Приметы и религия в жизни А. С. Пушкина | страница 30
Вот хотя бы Николай I. Сначала он не мог поделить власть со своим старшим братом, а затем, желая поставить Константина в дурацкое положение, готов был пожертвовать судьбой подполковника Лунина. Какая уж тут совесть. Её просто нет. Но только поэтому Лунин не собирался отдавать себя на заклание. Он решил бороться тем единственным способом, который остался в его распоряжении – словом.
– Это сильнейшее оружие на земле, – думал Лунин. – Его нельзя ни запереть, ни повесить, ни сослать в Сибирь. Отовсюду оно дойдет до слушателя. Надо только его произнести. И когда в очередной раз ему принесли “вопросные пункты”, он начал сражение.

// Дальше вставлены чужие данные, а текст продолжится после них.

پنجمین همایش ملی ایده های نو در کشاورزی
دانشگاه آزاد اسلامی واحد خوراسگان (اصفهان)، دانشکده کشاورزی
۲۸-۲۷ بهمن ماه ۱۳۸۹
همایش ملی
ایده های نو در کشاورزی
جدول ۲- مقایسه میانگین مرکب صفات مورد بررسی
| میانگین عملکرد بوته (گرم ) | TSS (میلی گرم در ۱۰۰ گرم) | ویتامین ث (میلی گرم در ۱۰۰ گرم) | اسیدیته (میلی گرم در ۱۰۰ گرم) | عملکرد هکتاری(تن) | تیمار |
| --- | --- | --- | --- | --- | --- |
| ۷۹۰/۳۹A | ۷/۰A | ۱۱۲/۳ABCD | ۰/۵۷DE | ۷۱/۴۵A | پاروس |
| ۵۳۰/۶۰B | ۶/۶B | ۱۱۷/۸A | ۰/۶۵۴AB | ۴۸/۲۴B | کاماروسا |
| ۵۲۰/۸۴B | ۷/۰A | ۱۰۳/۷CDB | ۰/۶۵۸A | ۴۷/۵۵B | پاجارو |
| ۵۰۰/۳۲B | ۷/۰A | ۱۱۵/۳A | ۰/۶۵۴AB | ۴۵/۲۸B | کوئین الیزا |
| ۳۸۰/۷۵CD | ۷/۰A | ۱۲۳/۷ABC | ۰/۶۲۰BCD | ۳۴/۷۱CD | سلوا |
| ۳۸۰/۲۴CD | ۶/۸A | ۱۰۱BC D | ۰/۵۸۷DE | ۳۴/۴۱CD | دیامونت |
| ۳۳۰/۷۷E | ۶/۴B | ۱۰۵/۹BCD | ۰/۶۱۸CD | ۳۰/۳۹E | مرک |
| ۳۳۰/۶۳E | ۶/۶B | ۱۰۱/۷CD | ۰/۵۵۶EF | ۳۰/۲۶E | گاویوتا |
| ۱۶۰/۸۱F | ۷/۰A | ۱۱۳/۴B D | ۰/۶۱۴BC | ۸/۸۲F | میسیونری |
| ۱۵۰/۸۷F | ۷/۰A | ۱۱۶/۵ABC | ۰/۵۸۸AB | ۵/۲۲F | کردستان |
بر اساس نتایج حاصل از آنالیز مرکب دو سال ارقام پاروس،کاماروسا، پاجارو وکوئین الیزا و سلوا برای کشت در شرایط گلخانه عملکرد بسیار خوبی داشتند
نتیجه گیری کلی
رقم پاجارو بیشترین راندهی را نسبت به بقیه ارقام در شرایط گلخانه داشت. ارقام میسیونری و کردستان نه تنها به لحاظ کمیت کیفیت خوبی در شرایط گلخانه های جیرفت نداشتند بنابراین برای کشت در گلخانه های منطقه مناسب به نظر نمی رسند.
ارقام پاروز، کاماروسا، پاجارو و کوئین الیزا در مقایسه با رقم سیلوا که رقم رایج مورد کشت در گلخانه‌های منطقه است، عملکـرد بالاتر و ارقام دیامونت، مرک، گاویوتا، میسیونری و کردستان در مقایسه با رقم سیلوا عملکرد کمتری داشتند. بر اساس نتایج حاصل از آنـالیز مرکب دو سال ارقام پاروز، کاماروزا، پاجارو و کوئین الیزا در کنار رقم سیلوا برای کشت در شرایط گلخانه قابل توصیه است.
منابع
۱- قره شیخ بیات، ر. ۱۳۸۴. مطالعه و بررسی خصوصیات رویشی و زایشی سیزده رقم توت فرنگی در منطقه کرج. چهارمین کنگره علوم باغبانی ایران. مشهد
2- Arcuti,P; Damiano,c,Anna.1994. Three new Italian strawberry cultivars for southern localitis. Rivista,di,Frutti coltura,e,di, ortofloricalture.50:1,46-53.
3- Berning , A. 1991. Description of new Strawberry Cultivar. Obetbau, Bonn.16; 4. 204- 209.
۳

– С какого времени и откуда вы заимствовали свободный образ мыслей?” – интересовались следователи. И Михаил Сергеевич с радостью удовлетворял их любопытство:
– Свободный образ мыслей образовался во мне с тех пор, как я начал мыслить. К укоренению же оного способствовал естественный рассудок. Далее, вызывая огонь на себя, он не только не отрицал своего активного участия в деятельности тайного общества, но демонстративно его подчеркивал. Даже отход от Союза Благоденствия он объяснял “постоянным и безуспешным ходом занятий Общества”, а также тем, что “не имел на Общество того влияния, которое хотел иметь”. Само его поступление на службу в 1822 г. “было, по-видимому, сообразно правилам Тайного Общества”. Но деятельность эта вовсе не была крамольной, а тем более антиправительственной, как ее пытаются представить некоторые безответственные господа. Ведь сам Александр I в знаменитой речи на открытии Польского Сейма обещал ввести в России конституцию. И если уж судить за убеждения, то рядом с ним, Луниным, надо усадить на скамью подсудимых тень блаженной памяти почившего в бозе Императора Всероссийского. Ведь это он бог знает что наобещал своему народу. А народ в его, Лунина, лице лишь стремился выполнить обещания своего монарха. Но поскольку легальные методы преследовались, пришлось пользоваться конспиративными. Хотя, собственно, скрывать было нечего. Ведь “Конституция” Н. Муравьева и “Русская правда” П. Пестеля лишь осуществляли мысль монарха, которая для каждого гражданина должна быть руководством к действию. Именно поэтому оба названных произведения “по их достоинству и пользе, по правоте цели и глубокомыслию рассуждения” заслуживали, с точки зрения Михаила Сергеевича “самое одобрительное отношение”. Ну, а литографический станок он приобрел вовсе не для Союза Благоденствия, а для “облегчения обширной переписки по делам имения”. Однако, вскоре убедившись в его полной непригодности, а также в том, что станок этот “по малости будучи изобретением более замысловатым, нежели полезным, не может быть употреблен к чему-либо касательно Тайного Общества”, Лунин отдал станок С. Трубецкому “для употребления на какой предмет ему заблагорассудится”. Ведь не могло же основателю тайного Общества заблагорассудиться использовать эту оригинальную игрушку во вред обожаемому государю!